The bell housing to tranny spacer would move the tranny out of the
supporting aperture (big round hole) in the bell housing, & my skills &
equipment were not enough to ensure the spacer would be accurate enough
to properly locate the trans. Thus, I went about making a spacer for the
engine to bell housing out of 1/4" aluminum. I had a spare bell housing
for a pattern, a drill press, & my trusty router. One of the nice things
about aluminum is that wood working tools work quite well to cut &
shape.

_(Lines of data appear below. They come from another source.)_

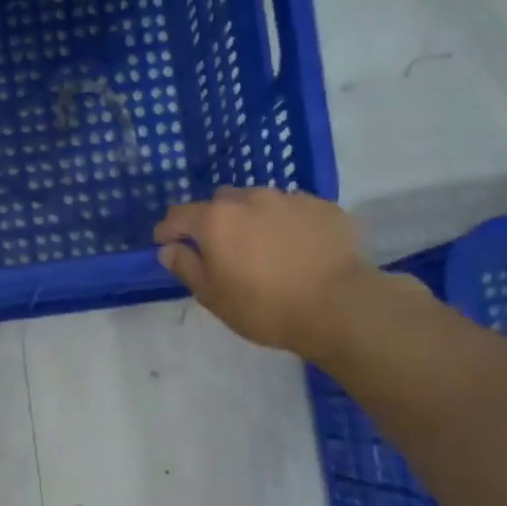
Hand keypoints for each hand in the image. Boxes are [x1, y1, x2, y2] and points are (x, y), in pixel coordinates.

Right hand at [154, 188, 381, 358]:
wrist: (339, 305)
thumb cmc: (264, 307)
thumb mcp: (213, 297)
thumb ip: (186, 267)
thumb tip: (169, 249)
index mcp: (216, 220)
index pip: (178, 215)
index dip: (168, 231)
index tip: (167, 247)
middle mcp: (250, 199)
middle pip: (219, 203)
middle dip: (212, 222)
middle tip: (219, 252)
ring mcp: (289, 198)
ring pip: (257, 202)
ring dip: (250, 220)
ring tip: (261, 250)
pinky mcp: (322, 206)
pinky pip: (291, 210)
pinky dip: (284, 224)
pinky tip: (294, 250)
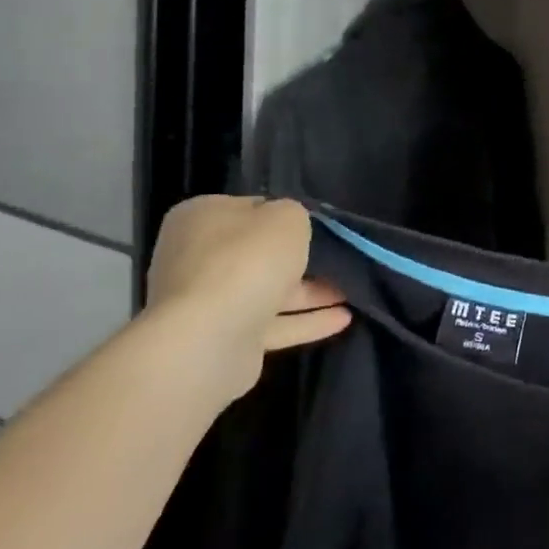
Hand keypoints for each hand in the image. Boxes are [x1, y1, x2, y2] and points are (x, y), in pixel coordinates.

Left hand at [144, 196, 349, 403]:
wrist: (209, 339)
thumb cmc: (247, 260)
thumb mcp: (287, 217)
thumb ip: (294, 214)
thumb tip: (289, 227)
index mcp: (201, 218)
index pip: (250, 208)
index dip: (284, 215)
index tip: (317, 224)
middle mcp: (196, 258)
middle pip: (257, 254)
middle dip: (300, 259)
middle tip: (340, 259)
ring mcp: (207, 303)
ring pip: (268, 292)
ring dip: (311, 293)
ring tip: (352, 291)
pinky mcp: (223, 340)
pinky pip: (272, 325)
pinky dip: (305, 321)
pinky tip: (343, 319)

I made the spacer in 2 pieces to minimize the amount of waste.
The original locating dowels were long enough to properly locate the
bell housing through the spacer, but longer ones would have been no
problem.

All bolted up, final hose & wire check, oil pump was primed, double
checked the timing, thanks to my good friend Dave, & turn the key.

Hit on the first lick, I took the rpm's immediately to 2000, per the cam
mfg.'s instructions, ran it for a sweet beautiful, wonderful sounding 20
min, also per cam mfg.. Dave adjusted the idle so I could get out of the
car, & we both looked for any problems, found none.

Engine did finally begin to run hot. Even a 16" electric fan is not
enough to keep up with a tight engine running indoors at 2100 rpms. It
did take over 20 min to get to 210`. Let everything cool down while I
reworked the shift boot. There are a couple of areas where 1/4" makes a
big difference. Took the car off jack stands for the first time in 2
months, & went for a ride.

AWESOME! 5.0's will be no challenge, I need a Viper or maybe a new 'Vet
to embarrass.

Even gentle driving was a thrill. Can't wait to get some miles on it,
change the oil, & see what its like when it gets angry.

Hope all of you had as good a Christmas as I did.